• Assigned task:
An exact copy of all the data, minus the images, is required.

• Exercise input:

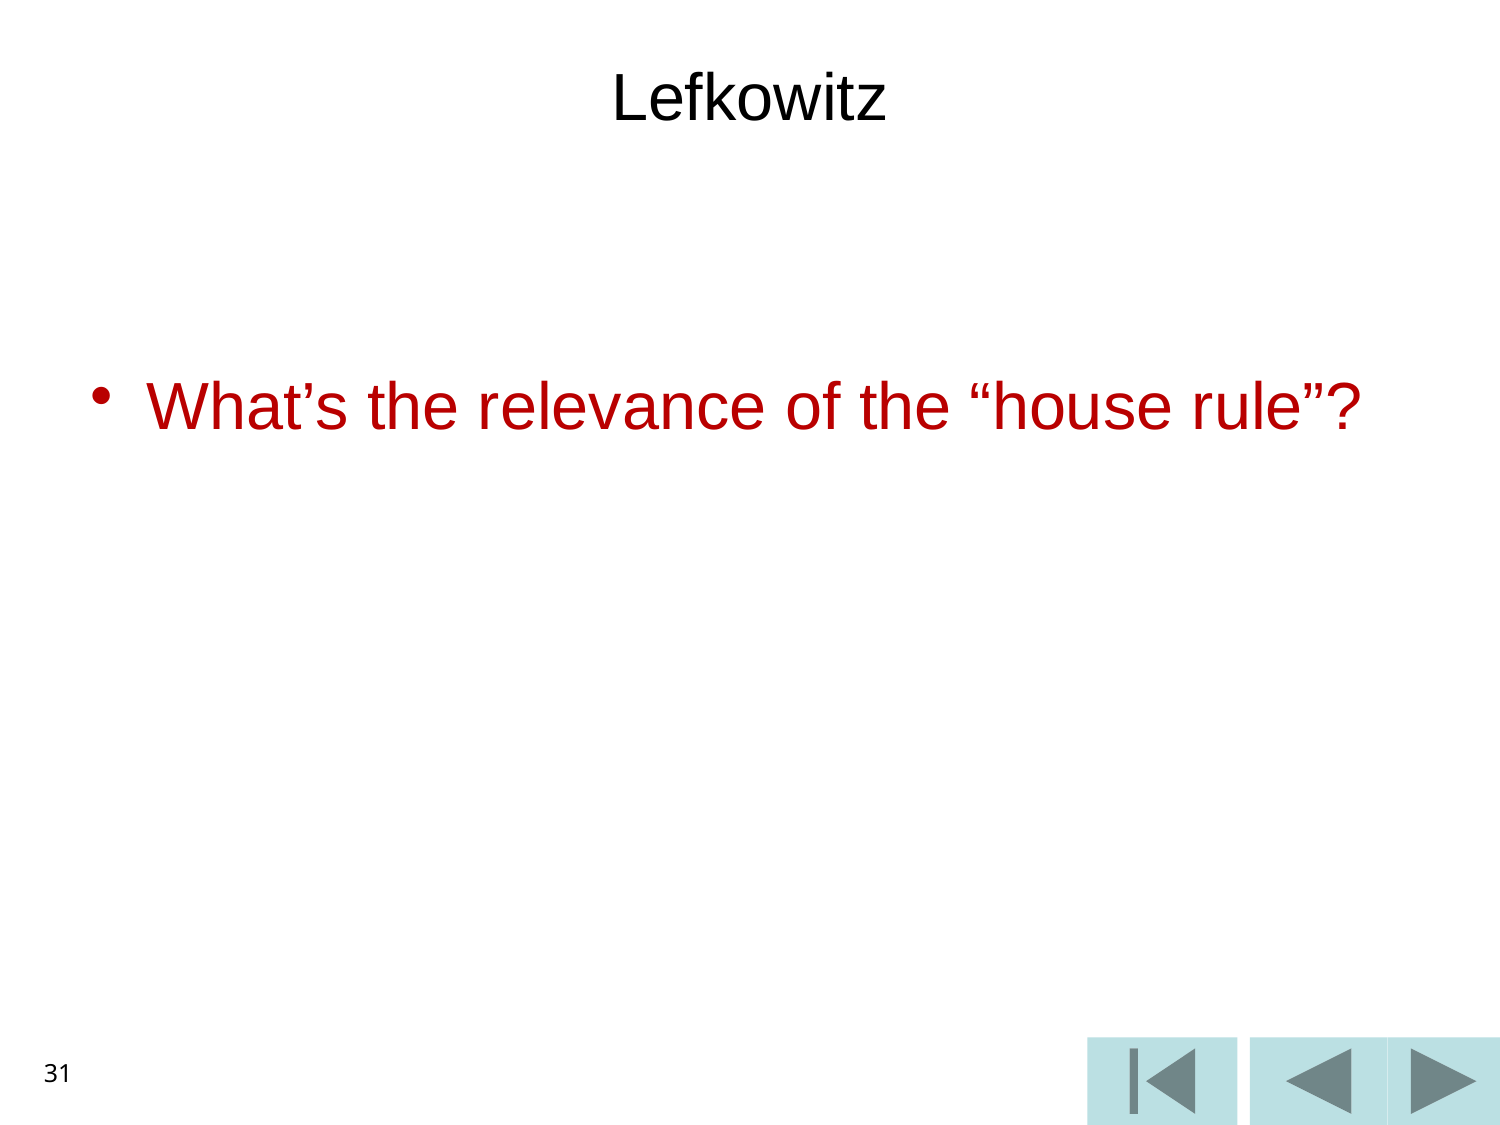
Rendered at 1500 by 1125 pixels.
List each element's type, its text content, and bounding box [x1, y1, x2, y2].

list What’s the relevance of the “house rule”? [75, 262, 1425, 1005]
slide_number 31 [0, 1049, 88, 1125]
title Lefkowitz [0, 0, 1500, 188]
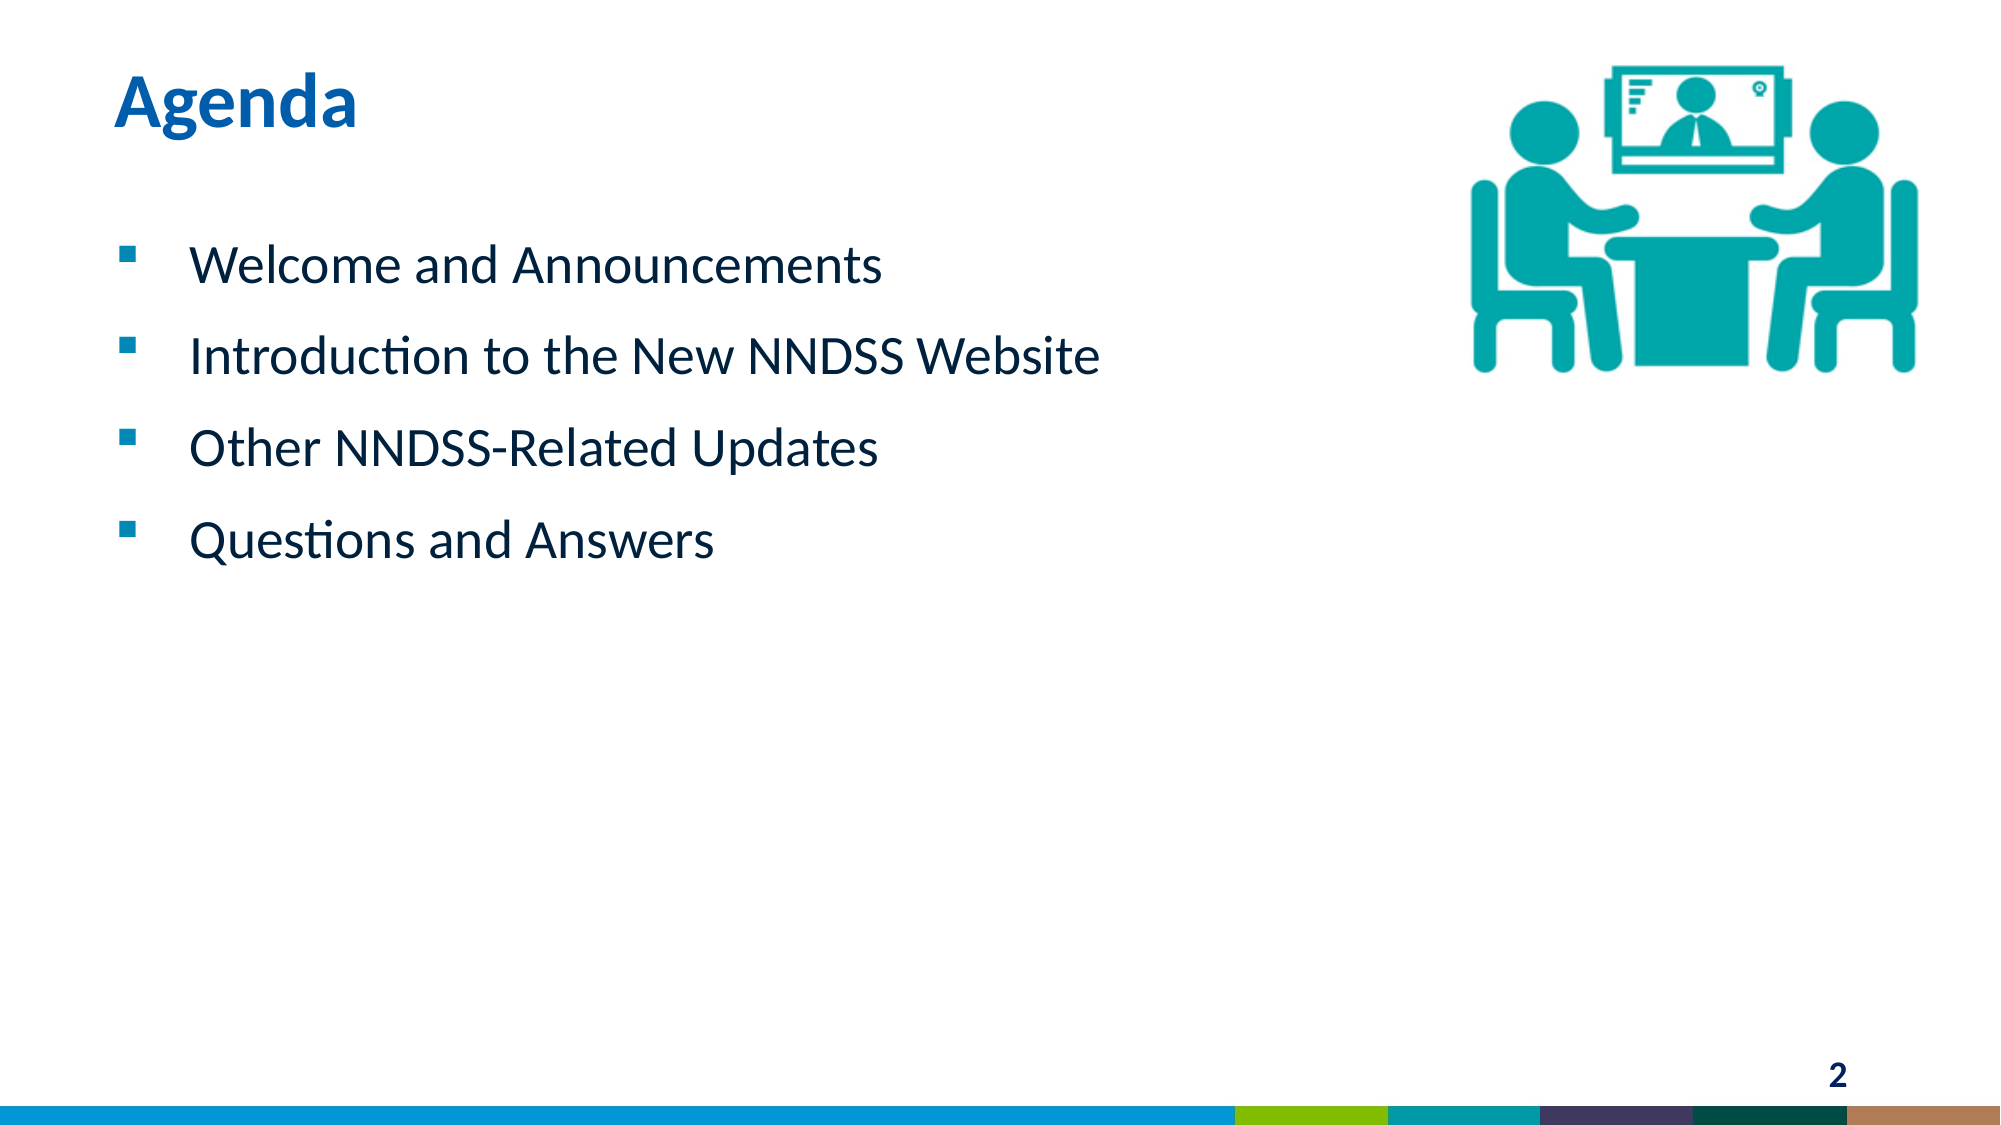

• Written response:
Rendered at 1500 by 1125 pixels.
List each element's type, its text content, and bounding box [x1, y1, x2, y2].

list What’s the relevance of the “house rule”? [75, 262, 1425, 1005]
slide_number 31 [0, 1049, 88, 1125]
title Lefkowitz [0, 0, 1500, 188]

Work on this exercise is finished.